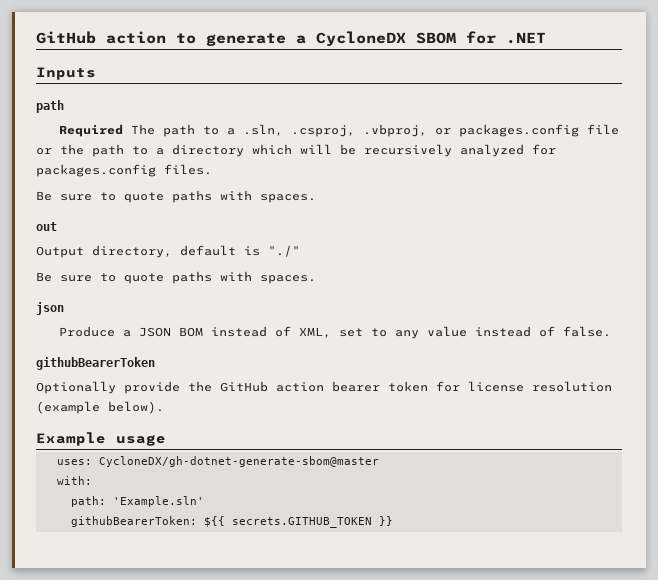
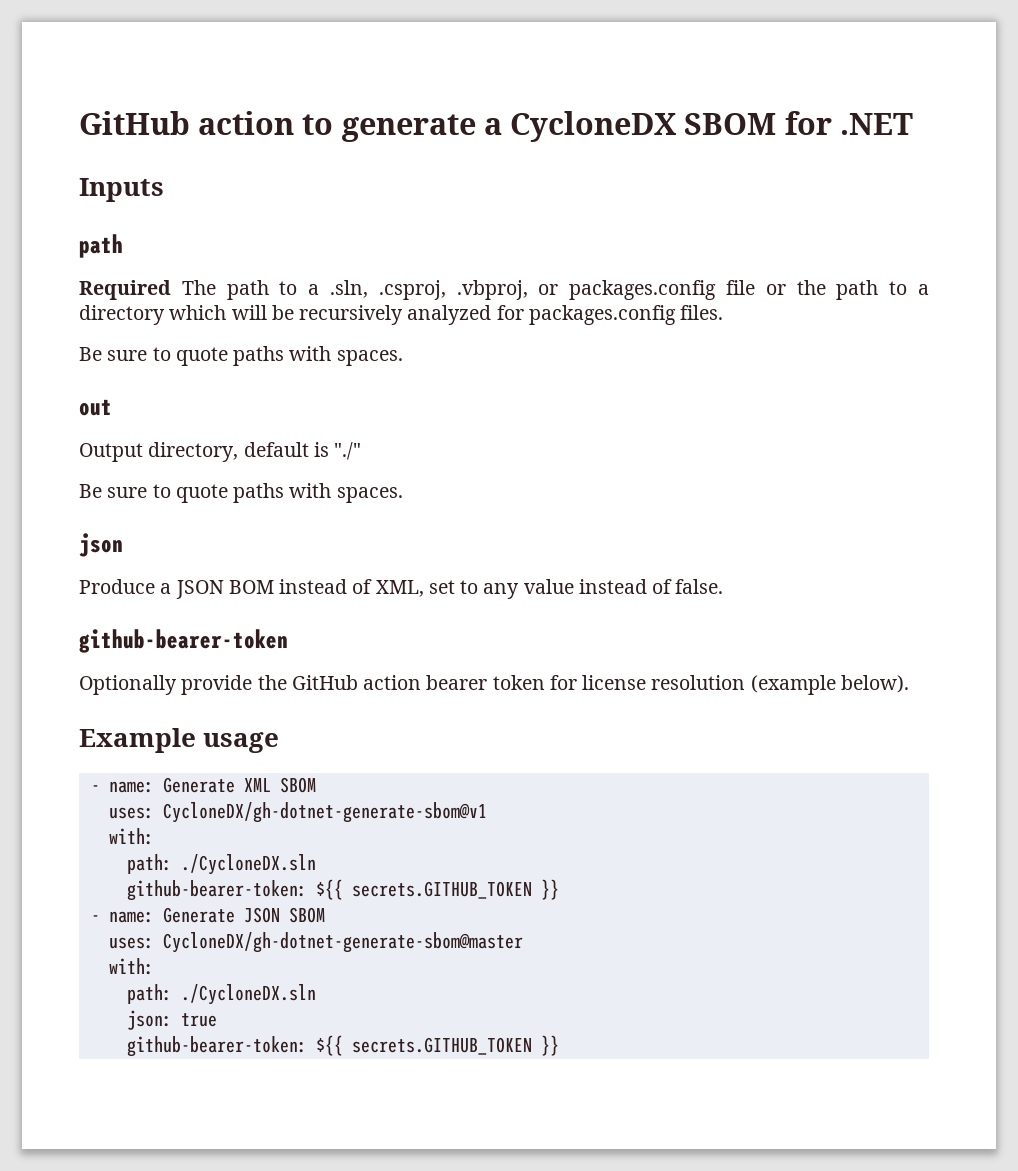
[36,357,155,370] githubBearerToken -> [79,629,288,653] github-bearer-token
(166, 440) none -> [90,777,316,793] [108,802,487,823] [108,828,154,845] [126,854,316,875] [126,879,559,901] [90,907,325,923] // - name: Generate XML SBOM // uses: CycloneDX/gh-dotnet-generate-sbom@v1 // with: // path: ./CycloneDX.sln // github-bearer-token: ${{ secrets.GITHUB_TOKEN }} // - name: Generate JSON SBOM
[112,496,204,507] [70,516,197,527] 'Example.sln' // githubBearerToken: -> [180,984,316,1005] [126,1010,217,1030] [126,1036,307,1057] ./CycloneDX.sln // json: true // github-bearer-token:

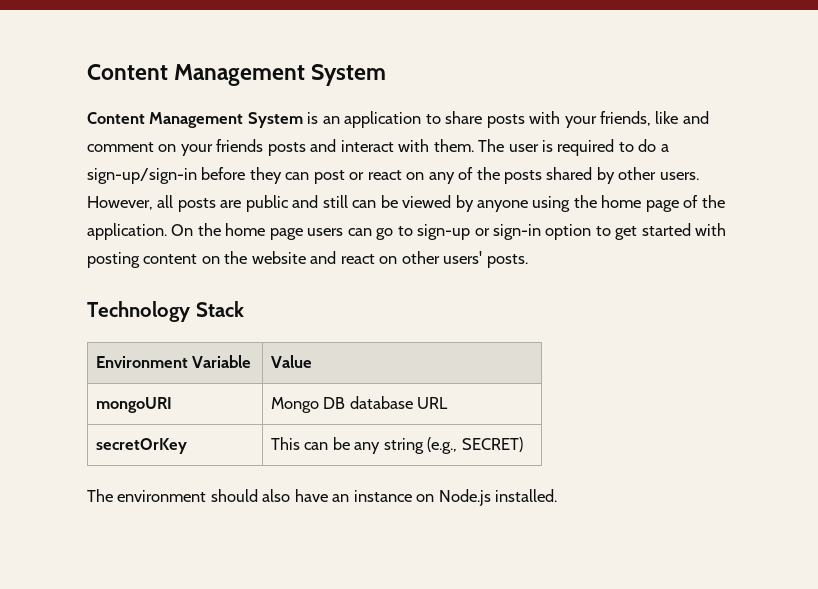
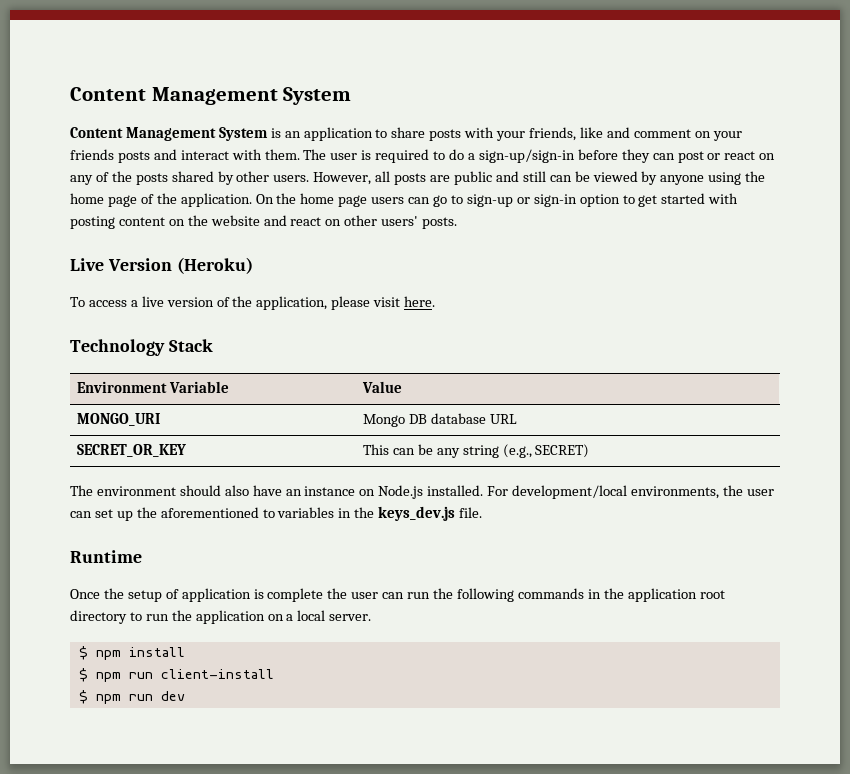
(528, 261) none -> [70,257,253,274] [70,296,436,310] // Live Version (Heroku) // To access a live version of the application, please visit here.
[95,397,172,413] mongoURI -> [76,413,160,426] MONGO_URI
[95,438,187,454] secretOrKey -> [76,444,186,457] SECRET_OR_KEY
(558, 495) none -> [487,485,774,499] [70,506,483,521] [70,550,142,563] [70,588,725,602] [70,610,372,624] [78,646,185,660] [78,668,274,682] [78,690,185,704] For development/local environments, the user can set up the aforementioned to variables in the keys_dev.js file. // Runtime // Once the setup of application is complete the user can run the following commands in the application root directory to run the application on a local server. // $ npm install // $ npm run client-install // $ npm run dev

* * * *

## What you should do
Give again the closing portion of the entries, from the line with "[95,397,172,413] mongoURI ->" through the last line. Keep it exact and add nothing.

## Solution
[95,397,172,413] mongoURI -> [76,413,160,426] MONGO_URI
[95,438,187,454] secretOrKey -> [76,444,186,457] SECRET_OR_KEY
(558, 495) none -> [487,485,774,499] [70,506,483,521] [70,550,142,563] [70,588,725,602] [70,610,372,624] [78,646,185,660] [78,668,274,682] [78,690,185,704] For development/local environments, the user can set up the aforementioned to variables in the keys_dev.js file. // Runtime // Once the setup of application is complete the user can run the following commands in the application root directory to run the application on a local server. // $ npm install // $ npm run client-install // $ npm run dev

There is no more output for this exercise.